THE TASK — Would you please give all the lines below again, exactly as they stand?
◇ ◇ ◇ ◇ ◇
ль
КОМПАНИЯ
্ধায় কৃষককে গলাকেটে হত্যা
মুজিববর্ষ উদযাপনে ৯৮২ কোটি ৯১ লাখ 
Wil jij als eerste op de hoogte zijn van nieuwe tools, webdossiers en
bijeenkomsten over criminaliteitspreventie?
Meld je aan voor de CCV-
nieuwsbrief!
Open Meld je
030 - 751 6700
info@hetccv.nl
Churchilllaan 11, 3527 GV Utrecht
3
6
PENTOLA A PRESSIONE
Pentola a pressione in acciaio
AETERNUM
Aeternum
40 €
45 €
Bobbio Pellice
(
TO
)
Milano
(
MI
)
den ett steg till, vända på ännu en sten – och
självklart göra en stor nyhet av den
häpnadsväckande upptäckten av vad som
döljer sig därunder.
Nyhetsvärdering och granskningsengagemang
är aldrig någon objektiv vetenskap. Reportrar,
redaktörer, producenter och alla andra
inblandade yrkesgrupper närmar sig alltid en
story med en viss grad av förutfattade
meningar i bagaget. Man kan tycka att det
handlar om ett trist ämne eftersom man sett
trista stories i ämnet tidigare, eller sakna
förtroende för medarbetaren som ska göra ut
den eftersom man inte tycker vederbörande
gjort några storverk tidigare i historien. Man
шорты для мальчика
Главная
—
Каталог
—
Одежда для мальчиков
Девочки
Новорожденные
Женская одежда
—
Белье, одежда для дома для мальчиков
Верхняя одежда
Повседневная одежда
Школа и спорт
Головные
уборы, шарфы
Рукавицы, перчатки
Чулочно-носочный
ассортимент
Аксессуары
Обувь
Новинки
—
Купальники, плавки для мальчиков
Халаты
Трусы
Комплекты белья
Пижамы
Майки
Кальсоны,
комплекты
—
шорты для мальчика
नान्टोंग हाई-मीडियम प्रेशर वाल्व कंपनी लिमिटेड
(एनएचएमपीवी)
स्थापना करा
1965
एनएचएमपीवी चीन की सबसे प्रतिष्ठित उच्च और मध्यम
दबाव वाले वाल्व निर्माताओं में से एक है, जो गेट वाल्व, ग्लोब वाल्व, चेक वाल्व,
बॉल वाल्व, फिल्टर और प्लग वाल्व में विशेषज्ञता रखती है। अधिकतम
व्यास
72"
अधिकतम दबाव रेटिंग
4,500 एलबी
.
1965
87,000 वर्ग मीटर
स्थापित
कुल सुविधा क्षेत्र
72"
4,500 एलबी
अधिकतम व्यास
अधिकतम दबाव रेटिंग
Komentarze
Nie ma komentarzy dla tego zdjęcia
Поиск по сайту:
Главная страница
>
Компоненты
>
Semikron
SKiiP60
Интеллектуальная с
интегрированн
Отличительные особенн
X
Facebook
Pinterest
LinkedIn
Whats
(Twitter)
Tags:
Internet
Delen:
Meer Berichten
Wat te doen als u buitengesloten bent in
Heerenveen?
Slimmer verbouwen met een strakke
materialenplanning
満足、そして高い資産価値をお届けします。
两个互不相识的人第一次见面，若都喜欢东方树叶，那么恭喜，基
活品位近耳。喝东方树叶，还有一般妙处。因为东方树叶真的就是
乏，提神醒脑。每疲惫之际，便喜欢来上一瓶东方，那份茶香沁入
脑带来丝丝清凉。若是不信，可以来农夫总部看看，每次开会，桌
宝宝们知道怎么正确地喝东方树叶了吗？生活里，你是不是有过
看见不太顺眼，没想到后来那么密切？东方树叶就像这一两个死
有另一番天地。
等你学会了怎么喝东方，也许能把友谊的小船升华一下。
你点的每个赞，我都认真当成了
◇ ◇ ◇ ◇ ◇
RESULT BELOW —
ль
КОМПАНИЯ
্ধায় কৃষককে গলাকেটে হত্যা
মুজিববর্ষ উদযাপনে ৯৮২ কোটি ৯১ লাখ 
Wil jij als eerste op de hoogte zijn van nieuwe tools, webdossiers en
bijeenkomsten over criminaliteitspreventie?
Meld je aan voor de CCV-
nieuwsbrief!
Open Meld je
030 - 751 6700
info@hetccv.nl
Churchilllaan 11, 3527 GV Utrecht
3
6
PENTOLA A PRESSIONE
Pentola a pressione in acciaio
AETERNUM
Aeternum
40 €
45 €
Bobbio Pellice
(
TO
)
Milano
(
MI
)
den ett steg till, vända på ännu en sten – och
självklart göra en stor nyhet av den
häpnadsväckande upptäckten av vad som
döljer sig därunder.
Nyhetsvärdering och granskningsengagemang
är aldrig någon objektiv vetenskap. Reportrar,
redaktörer, producenter och alla andra
inblandade yrkesgrupper närmar sig alltid en
story med en viss grad av förutfattade
meningar i bagaget. Man kan tycka att det
handlar om ett trist ämne eftersom man sett
trista stories i ämnet tidigare, eller sakna
förtroende för medarbetaren som ska göra ut
den eftersom man inte tycker vederbörande
gjort några storverk tidigare i historien. Man
шорты для мальчика
Главная
—
Каталог
—
Одежда для мальчиков
Девочки
Новорожденные
Женская одежда
—
Белье, одежда для дома для мальчиков
Верхняя одежда
Повседневная одежда
Школа и спорт
Головные
уборы, шарфы
Рукавицы, перчатки
Чулочно-носочный
ассортимент
Аксессуары
Обувь
Новинки
—
Купальники, плавки для мальчиков
Халаты
Трусы
Комплекты белья
Пижамы
Майки
Кальсоны,
комплекты
—
шорты для мальчика
नान्टोंग हाई-मीडियम प्रेशर वाल्व कंपनी लिमिटेड
(एनएचएमपीवी)
स्थापना करा
1965
एनएचएमपीवी चीन की सबसे प्रतिष्ठित उच्च और मध्यम
दबाव वाले वाल्व निर्माताओं में से एक है, जो गेट वाल्व, ग्लोब वाल्व, चेक वाल्व,
बॉल वाल्व, फिल्टर और प्लग वाल्व में विशेषज्ञता रखती है। अधिकतम
व्यास
72"
अधिकतम दबाव रेटिंग
4,500 एलबी
.
1965
87,000 वर्ग मीटर
स्थापित
कुल सुविधा क्षेत्र
72"
4,500 एलबी
अधिकतम व्यास
अधिकतम दबाव रेटिंग
Komentarze
Nie ma komentarzy dla tego zdjęcia
Поиск по сайту:
Главная страница
>
Компоненты
>
Semikron
SKiiP60
Интеллектуальная с
интегрированн
Отличительные особенн
X
Facebook
Pinterest
LinkedIn
Whats
(Twitter)
Tags:
Internet
Delen:
Meer Berichten
Wat te doen als u buitengesloten bent in
Heerenveen?
Slimmer verbouwen met een strakke
materialenplanning
満足、そして高い資産価値をお届けします。
两个互不相识的人第一次见面，若都喜欢东方树叶，那么恭喜，基
活品位近耳。喝东方树叶，还有一般妙处。因为东方树叶真的就是
乏，提神醒脑。每疲惫之际，便喜欢来上一瓶东方，那份茶香沁入
脑带来丝丝清凉。若是不信，可以来农夫总部看看，每次开会，桌
宝宝们知道怎么正确地喝东方树叶了吗？生活里，你是不是有过
看见不太顺眼，没想到后来那么密切？东方树叶就像这一两个死
有另一番天地。
等你学会了怎么喝东方，也许能把友谊的小船升华一下。
你点的每个赞，我都认真当成了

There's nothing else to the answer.